Dyptik, danse fusion

Dyptik, la danse en un cri éloquent et fulgurant

La compagnie Dyptik lance le festival vendredi 9 octobre à la Luciole à Alençon avec un spectacle où les figures classiques du hip-hop côtoient la danse tribale.
La compagnie Dyptik lance le festival vendredi 9 octobre à la Luciole à Alençon avec un spectacle où les figures classiques du hip-hop côtoient la danse tribale.


Pour l’ouverture du festival « Jazz Orne danse », la compagnie Dyptik anime le public de son énergie. Dans une fusion de hip-hop, de danse rituelle et danse contemporaine, le chorégraphe Souhail Marchiche partage une quête identitaire qui commence au Mali.  


Les premiers mots déclamés en Bambara se mêlent au français. Puis la question du déracinement surgit dès l’entrée en scène des danseurs. Un homme marche au ralenti devant une foule précipitée, l’image de l’exil apparait. Deux rythmes, deux vitesses, deux mondes s’entrechoquent.


Tandis que les corps ondulent sur un rythme saccadé, le spectateur bat la mesure du pied. Et les doigts qui s’aggripent aux accoudoirs laissent transparaitre un mimétisme incontrolé. Les danseurs infatigables enchainent sauts comme mouvements au sol. Les jeux de lumière éblouissent dans le reflet de ces peaux qui ruissellent. Le champ de vision semble parfois trop étroit pour suivre cette bande de huit hommes et femmes aux couleurs de la diversité.  Ce n’est qu’à bout de souffle que le spectacle peut se terminer.


Soudain un cri fulgurant surprend. La voix s’empare de l’espace qui vibrait aux sons des tambours, elle s’accompagne d’autres semblables pour parler de la complexité qui unit l’individu au groupe.


Tout au long de la représentation, une bande-son hypnotique entre rupture subite et permanence de la transe, un incessant mouvement de questions réponses unissant solo et groupes, glissements et brusques jaillissements…


DYPTIK rayonne dans la maîtrise de l’espace scénique et de l’atmosphère sonore, tout en reconstituant un univers dramatique.

----

_Liste des tâches_.
**1)** Recopiez fidèlement le passage de l'article sur Dyptik allant de « Les premiers mots » jusqu'à « peut se terminer. » inclus.
**2)** Résumez l'article sur Dyptik en deux phrases.
**3)** Dans l'article sur Dyptik, reformulez sous forme de liste le paragraphe commençant par « Tandis que les corps ondulent », en conservant ses faits essentiels.

_Données de coordonnées des points clés_.
----

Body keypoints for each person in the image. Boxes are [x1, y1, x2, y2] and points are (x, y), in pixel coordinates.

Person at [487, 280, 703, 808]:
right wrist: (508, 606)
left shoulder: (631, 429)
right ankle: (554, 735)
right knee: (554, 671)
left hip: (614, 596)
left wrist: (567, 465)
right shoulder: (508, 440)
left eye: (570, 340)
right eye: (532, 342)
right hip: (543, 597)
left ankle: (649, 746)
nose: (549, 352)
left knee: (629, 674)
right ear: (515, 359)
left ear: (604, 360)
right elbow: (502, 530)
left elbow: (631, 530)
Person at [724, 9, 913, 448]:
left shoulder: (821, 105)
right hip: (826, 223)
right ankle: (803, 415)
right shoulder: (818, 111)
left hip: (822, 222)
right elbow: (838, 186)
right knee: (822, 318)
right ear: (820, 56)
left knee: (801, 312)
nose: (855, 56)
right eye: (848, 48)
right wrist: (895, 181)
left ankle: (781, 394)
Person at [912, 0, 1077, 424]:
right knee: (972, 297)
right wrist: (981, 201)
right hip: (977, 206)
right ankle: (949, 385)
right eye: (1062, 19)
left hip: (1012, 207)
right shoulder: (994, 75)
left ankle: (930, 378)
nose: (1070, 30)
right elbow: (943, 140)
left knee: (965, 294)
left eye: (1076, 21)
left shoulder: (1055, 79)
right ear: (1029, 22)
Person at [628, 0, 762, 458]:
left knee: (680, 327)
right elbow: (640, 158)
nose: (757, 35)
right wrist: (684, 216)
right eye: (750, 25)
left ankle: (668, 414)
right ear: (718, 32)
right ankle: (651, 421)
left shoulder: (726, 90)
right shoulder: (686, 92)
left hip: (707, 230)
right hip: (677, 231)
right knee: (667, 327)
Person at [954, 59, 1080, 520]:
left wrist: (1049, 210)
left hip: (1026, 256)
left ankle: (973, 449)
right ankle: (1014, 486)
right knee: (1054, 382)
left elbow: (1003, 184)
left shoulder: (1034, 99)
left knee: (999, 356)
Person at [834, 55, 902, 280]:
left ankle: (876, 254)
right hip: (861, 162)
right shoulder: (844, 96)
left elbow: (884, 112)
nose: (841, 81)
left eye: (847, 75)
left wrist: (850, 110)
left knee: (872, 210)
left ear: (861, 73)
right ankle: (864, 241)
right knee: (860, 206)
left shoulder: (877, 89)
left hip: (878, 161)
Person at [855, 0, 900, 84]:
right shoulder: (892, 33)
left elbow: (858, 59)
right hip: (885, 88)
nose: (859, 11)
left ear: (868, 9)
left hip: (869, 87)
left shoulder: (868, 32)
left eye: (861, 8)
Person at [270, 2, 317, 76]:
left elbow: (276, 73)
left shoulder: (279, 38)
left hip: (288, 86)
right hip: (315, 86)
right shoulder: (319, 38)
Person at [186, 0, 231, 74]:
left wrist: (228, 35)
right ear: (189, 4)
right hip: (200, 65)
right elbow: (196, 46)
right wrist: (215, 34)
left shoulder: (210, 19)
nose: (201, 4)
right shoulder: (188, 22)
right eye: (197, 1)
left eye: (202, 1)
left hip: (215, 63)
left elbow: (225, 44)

----

_Réponses attendues_.
**1)**
Les premiers mots déclamés en Bambara se mêlent au français. Puis la question du déracinement surgit dès l’entrée en scène des danseurs. Un homme marche au ralenti devant une foule précipitée, l’image de l’exil apparait. Deux rythmes, deux vitesses, deux mondes s’entrechoquent.


Tandis que les corps ondulent sur un rythme saccadé, le spectateur bat la mesure du pied. Et les doigts qui s’aggripent aux accoudoirs laissent transparaitre un mimétisme incontrolé. Les danseurs infatigables enchainent sauts comme mouvements au sol. Les jeux de lumière éblouissent dans le reflet de ces peaux qui ruissellent. Le champ de vision semble parfois trop étroit pour suivre cette bande de huit hommes et femmes aux couleurs de la diversité.  Ce n’est qu’à bout de souffle que le spectacle peut se terminer.

**2)** La compagnie Dyptik ouvre le festival « Jazz Orne danse » le vendredi 9 octobre à la Luciole, à Alençon, avec un spectacle mêlant hip-hop, danse rituelle et danse contemporaine, dans lequel le chorégraphe Souhail Marchiche partage une quête identitaire qui commence au Mali. Porté par huit danseurs infatigables et une bande-son hypnotique, le spectacle évoque le déracinement et l'exil, puis la complexité qui unit l'individu au groupe.

**3)**
- Les corps ondulent sur un rythme saccadé, et le spectateur bat la mesure du pied.
- Les doigts agrippés aux accoudoirs trahissent un mimétisme incontrôlé.
- Les danseurs, infatigables, enchaînent sauts et mouvements au sol.
- Les jeux de lumière éblouissent dans le reflet des peaux qui ruissellent.
- Le champ de vision semble parfois trop étroit pour suivre la troupe de huit hommes et femmes aux couleurs de la diversité.
- Le spectacle ne se termine qu'à bout de souffle.